WHAT THIS TASK INVOLVES: Would you give the entries below again in full, exactly as they stand?

[Data extracted from a collection]
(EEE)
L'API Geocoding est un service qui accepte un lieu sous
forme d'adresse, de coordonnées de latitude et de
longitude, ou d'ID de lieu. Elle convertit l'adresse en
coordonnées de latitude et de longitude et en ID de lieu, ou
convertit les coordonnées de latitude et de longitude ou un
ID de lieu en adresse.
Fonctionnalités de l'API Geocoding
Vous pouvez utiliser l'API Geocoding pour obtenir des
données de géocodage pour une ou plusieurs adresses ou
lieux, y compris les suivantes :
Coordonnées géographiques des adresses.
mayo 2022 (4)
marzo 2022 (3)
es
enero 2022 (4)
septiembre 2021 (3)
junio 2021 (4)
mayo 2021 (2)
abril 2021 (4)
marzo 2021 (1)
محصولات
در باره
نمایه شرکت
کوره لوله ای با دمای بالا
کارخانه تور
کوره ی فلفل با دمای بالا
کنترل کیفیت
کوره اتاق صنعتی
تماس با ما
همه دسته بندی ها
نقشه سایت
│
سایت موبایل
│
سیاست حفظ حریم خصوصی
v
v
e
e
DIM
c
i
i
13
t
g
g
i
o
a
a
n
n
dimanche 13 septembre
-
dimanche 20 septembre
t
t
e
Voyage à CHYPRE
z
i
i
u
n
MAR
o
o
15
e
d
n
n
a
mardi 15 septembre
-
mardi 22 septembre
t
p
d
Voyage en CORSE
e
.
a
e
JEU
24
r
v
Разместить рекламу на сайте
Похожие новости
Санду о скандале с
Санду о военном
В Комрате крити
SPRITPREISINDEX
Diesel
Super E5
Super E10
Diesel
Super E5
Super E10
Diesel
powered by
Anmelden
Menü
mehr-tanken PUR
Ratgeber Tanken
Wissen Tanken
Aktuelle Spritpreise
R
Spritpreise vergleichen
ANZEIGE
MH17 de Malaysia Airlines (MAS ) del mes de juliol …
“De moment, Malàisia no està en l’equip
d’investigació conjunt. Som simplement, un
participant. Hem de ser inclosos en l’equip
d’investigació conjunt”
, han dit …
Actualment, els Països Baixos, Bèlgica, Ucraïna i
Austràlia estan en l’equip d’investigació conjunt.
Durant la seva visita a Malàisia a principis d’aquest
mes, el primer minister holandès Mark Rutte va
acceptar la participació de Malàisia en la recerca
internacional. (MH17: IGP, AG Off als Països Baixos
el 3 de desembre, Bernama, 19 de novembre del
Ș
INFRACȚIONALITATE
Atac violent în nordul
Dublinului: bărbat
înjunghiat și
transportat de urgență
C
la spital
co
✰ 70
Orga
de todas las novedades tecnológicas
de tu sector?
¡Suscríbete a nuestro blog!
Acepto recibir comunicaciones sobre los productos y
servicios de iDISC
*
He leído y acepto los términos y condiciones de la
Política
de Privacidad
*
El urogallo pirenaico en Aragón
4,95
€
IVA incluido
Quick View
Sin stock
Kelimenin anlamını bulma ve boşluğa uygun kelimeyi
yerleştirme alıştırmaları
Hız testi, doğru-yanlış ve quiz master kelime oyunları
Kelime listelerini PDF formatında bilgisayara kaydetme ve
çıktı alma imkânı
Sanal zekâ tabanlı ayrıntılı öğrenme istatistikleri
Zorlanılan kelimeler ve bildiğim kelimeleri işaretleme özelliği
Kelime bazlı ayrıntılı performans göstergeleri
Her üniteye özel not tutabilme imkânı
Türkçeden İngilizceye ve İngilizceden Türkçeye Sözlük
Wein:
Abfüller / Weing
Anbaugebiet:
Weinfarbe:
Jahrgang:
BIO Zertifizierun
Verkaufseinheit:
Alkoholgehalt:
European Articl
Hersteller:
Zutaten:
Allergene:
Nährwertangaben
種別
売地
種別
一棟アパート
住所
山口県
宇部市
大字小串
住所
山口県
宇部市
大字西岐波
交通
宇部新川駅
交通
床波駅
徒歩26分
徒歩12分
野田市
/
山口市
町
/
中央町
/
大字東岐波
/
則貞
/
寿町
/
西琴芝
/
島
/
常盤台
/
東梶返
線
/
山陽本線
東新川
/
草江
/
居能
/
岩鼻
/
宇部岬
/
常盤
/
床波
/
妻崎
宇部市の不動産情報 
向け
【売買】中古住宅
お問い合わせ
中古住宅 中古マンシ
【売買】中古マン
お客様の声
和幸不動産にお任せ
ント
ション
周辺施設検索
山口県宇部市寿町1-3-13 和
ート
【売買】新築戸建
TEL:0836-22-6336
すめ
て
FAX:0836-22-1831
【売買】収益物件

SOLUTION TO THE PROBLEM:
(EEE)
L'API Geocoding est un service qui accepte un lieu sous
forme d'adresse, de coordonnées de latitude et de
longitude, ou d'ID de lieu. Elle convertit l'adresse en
coordonnées de latitude et de longitude et en ID de lieu, ou
convertit les coordonnées de latitude et de longitude ou un
ID de lieu en adresse.
Fonctionnalités de l'API Geocoding
Vous pouvez utiliser l'API Geocoding pour obtenir des
données de géocodage pour une ou plusieurs adresses ou
lieux, y compris les suivantes :
Coordonnées géographiques des adresses.
mayo 2022 (4)
marzo 2022 (3)
es
enero 2022 (4)
septiembre 2021 (3)
junio 2021 (4)
mayo 2021 (2)
abril 2021 (4)
marzo 2021 (1)
محصولات
در باره
نمایه شرکت
کوره لوله ای با دمای بالا
کارخانه تور
کوره ی فلفل با دمای بالا
کنترل کیفیت
کوره اتاق صنعتی
تماس با ما
همه دسته بندی ها
نقشه سایت
│
سایت موبایل
│
سیاست حفظ حریم خصوصی
v
v
e
e
DIM
c
i
i
13
t
g
g
i
o
a
a
n
n
dimanche 13 septembre
-
dimanche 20 septembre
t
t
e
Voyage à CHYPRE
z
i
i
u
n
MAR
o
o
15
e
d
n
n
a
mardi 15 septembre
-
mardi 22 septembre
t
p
d
Voyage en CORSE
e
.
a
e
JEU
24
r
v
Разместить рекламу на сайте
Похожие новости
Санду о скандале с
Санду о военном
В Комрате крити
SPRITPREISINDEX
Diesel
Super E5
Super E10
Diesel
Super E5
Super E10
Diesel
powered by
Anmelden
Menü
mehr-tanken PUR
Ratgeber Tanken
Wissen Tanken
Aktuelle Spritpreise
R
Spritpreise vergleichen
ANZEIGE
MH17 de Malaysia Airlines (MAS ) del mes de juliol …
“De moment, Malàisia no està en l’equip
d’investigació conjunt. Som simplement, un
participant. Hem de ser inclosos en l’equip
d’investigació conjunt”
, han dit …
Actualment, els Països Baixos, Bèlgica, Ucraïna i
Austràlia estan en l’equip d’investigació conjunt.
Durant la seva visita a Malàisia a principis d’aquest
mes, el primer minister holandès Mark Rutte va
acceptar la participació de Malàisia en la recerca
internacional. (MH17: IGP, AG Off als Països Baixos
el 3 de desembre, Bernama, 19 de novembre del
Ș
INFRACȚIONALITATE
Atac violent în nordul
Dublinului: bărbat
înjunghiat și
transportat de urgență
C
la spital
co
✰ 70
Orga
de todas las novedades tecnológicas
de tu sector?
¡Suscríbete a nuestro blog!
Acepto recibir comunicaciones sobre los productos y
servicios de iDISC
*
He leído y acepto los términos y condiciones de la
Política
de Privacidad
*
El urogallo pirenaico en Aragón
4,95
€
IVA incluido
Quick View
Sin stock
Kelimenin anlamını bulma ve boşluğa uygun kelimeyi
yerleştirme alıştırmaları
Hız testi, doğru-yanlış ve quiz master kelime oyunları
Kelime listelerini PDF formatında bilgisayara kaydetme ve
çıktı alma imkânı
Sanal zekâ tabanlı ayrıntılı öğrenme istatistikleri
Zorlanılan kelimeler ve bildiğim kelimeleri işaretleme özelliği
Kelime bazlı ayrıntılı performans göstergeleri
Her üniteye özel not tutabilme imkânı
Türkçeden İngilizceye ve İngilizceden Türkçeye Sözlük
Wein:
Abfüller / Weing
Anbaugebiet:
Weinfarbe:
Jahrgang:
BIO Zertifizierun
Verkaufseinheit:
Alkoholgehalt:
European Articl
Hersteller:
Zutaten:
Allergene:
Nährwertangaben
種別
売地
種別
一棟アパート
住所
山口県
宇部市
大字小串
住所
山口県
宇部市
大字西岐波
交通
宇部新川駅
交通
床波駅
徒歩26分
徒歩12分
野田市
/
山口市
町
/
中央町
/
大字東岐波
/
則貞
/
寿町
/
西琴芝
/
島
/
常盤台
/
東梶返
線
/
山陽本線
東新川
/
草江
/
居能
/
岩鼻
/
宇部岬
/
常盤
/
床波
/
妻崎
宇部市の不動産情報 
向け
【売買】中古住宅
お問い合わせ
中古住宅 中古マンシ
【売買】中古マン
お客様の声
和幸不動産にお任せ
ント
ション
周辺施設検索
山口県宇部市寿町1-3-13 和
ート
【売買】新築戸建
TEL:0836-22-6336
すめ
て
FAX:0836-22-1831
【売買】収益物件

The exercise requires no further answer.